# CONSIGNE 1
Recopiez fidèlement le passage de l'article sur Thierno Alassane Sall, en commençant à « Dans une déclaration » et en terminant à « dans le pays. ».
# CONSIGNE 2
Relevez toutes les personnes désignées par leur nom dans l'article sur Thierno Alassane Sall.
# CONSIGNE 3
Reprenez l'article sur Thierno Alassane Sall et rédigez la suite à partir de sa dernière phrase.
[TEXTE FOURNI]
Thierno Alassane Sall a vivement réagi aux récents développements à l’Assemblée nationale, notamment après la réintégration de Ousmane Sonko comme député et la démission d’El Malick Ndiaye de la présidence de l’institution.

Dans une déclaration au ton ferme, le leader politique accuse PASTEF de chercher à provoquer « une crise institutionnelle majeure » en tentant, selon lui, de faire accéder Ousmane Sonko au perchoir de l’Assemblée nationale.
« Un tel acte est illégal et PASTEF le sait », a déclaré Thierno Alassane Sall, qui s’interroge également sur les motivations du parti au pouvoir. Il estime que les événements intervenus « le temps d’un dimanche de Pentecôte et à la veille de la Tabaski » traduisent une volonté de créer des tensions politiques dans le pays.
[/TEXTE FOURNI]
[DONNÉES ENREGISTRÉES]
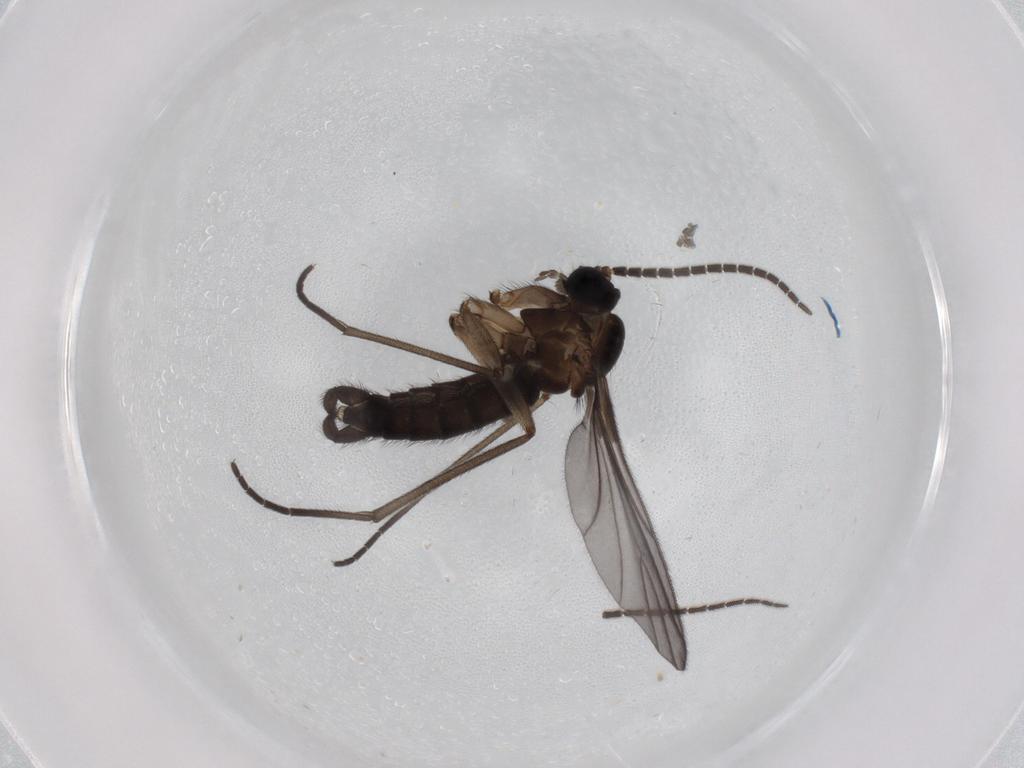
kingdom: Animalia
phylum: Arthropoda
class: Insecta
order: Diptera
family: Sciaridae
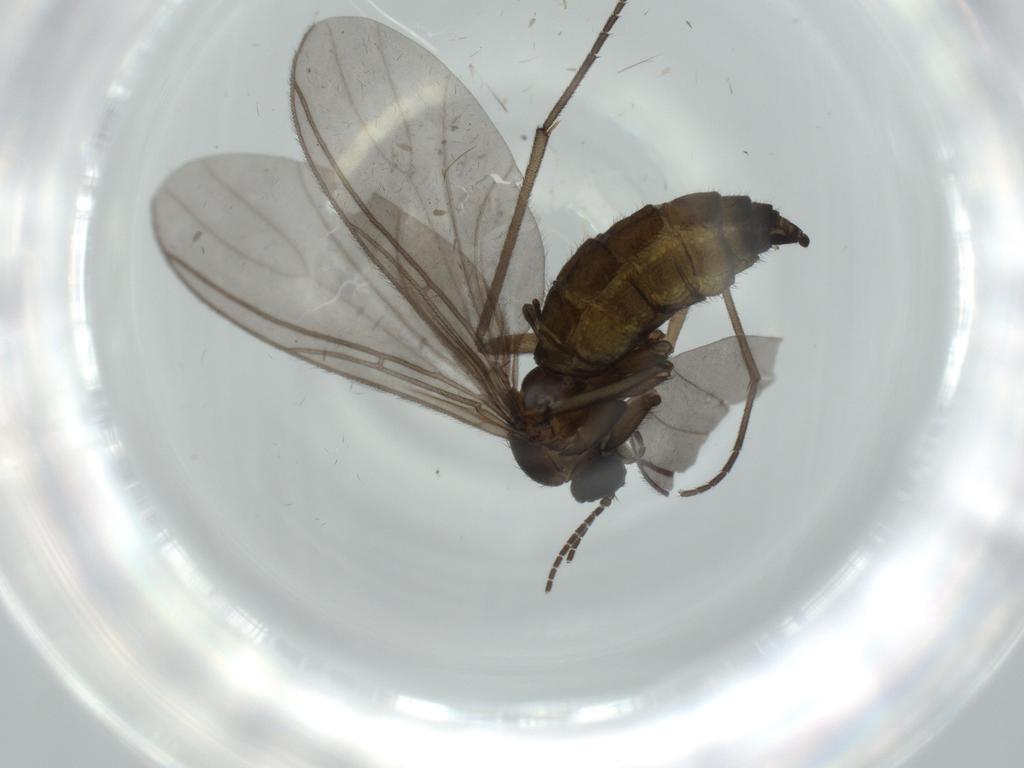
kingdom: Animalia
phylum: Arthropoda
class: Insecta
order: Diptera
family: Sciaridae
[/DONNÉES ENREGISTRÉES]
# RÉPONSE FINALE 1
Dans une déclaration au ton ferme, le leader politique accuse PASTEF de chercher à provoquer « une crise institutionnelle majeure » en tentant, selon lui, de faire accéder Ousmane Sonko au perchoir de l’Assemblée nationale.
« Un tel acte est illégal et PASTEF le sait », a déclaré Thierno Alassane Sall, qui s’interroge également sur les motivations du parti au pouvoir. Il estime que les événements intervenus « le temps d’un dimanche de Pentecôte et à la veille de la Tabaski » traduisent une volonté de créer des tensions politiques dans le pays.

# RÉPONSE FINALE 2
Thierno Alassane Sall, Ousmane Sonko, El Malick Ndiaye

# RÉPONSE FINALE 3
L’ancien ministre questionne directement les intentions du Premier ministre et de son parti : « De quoi ont donc peur Sonko et le PASTEF pour ourdir des tensions destructrices en plein jour ? »
Cette sortie intervient dans un climat politique marqué par de fortes spéculations autour de la succession à la tête de l’Assemblée nationale, dont l’élection du nouveau président est prévue mardi prochain.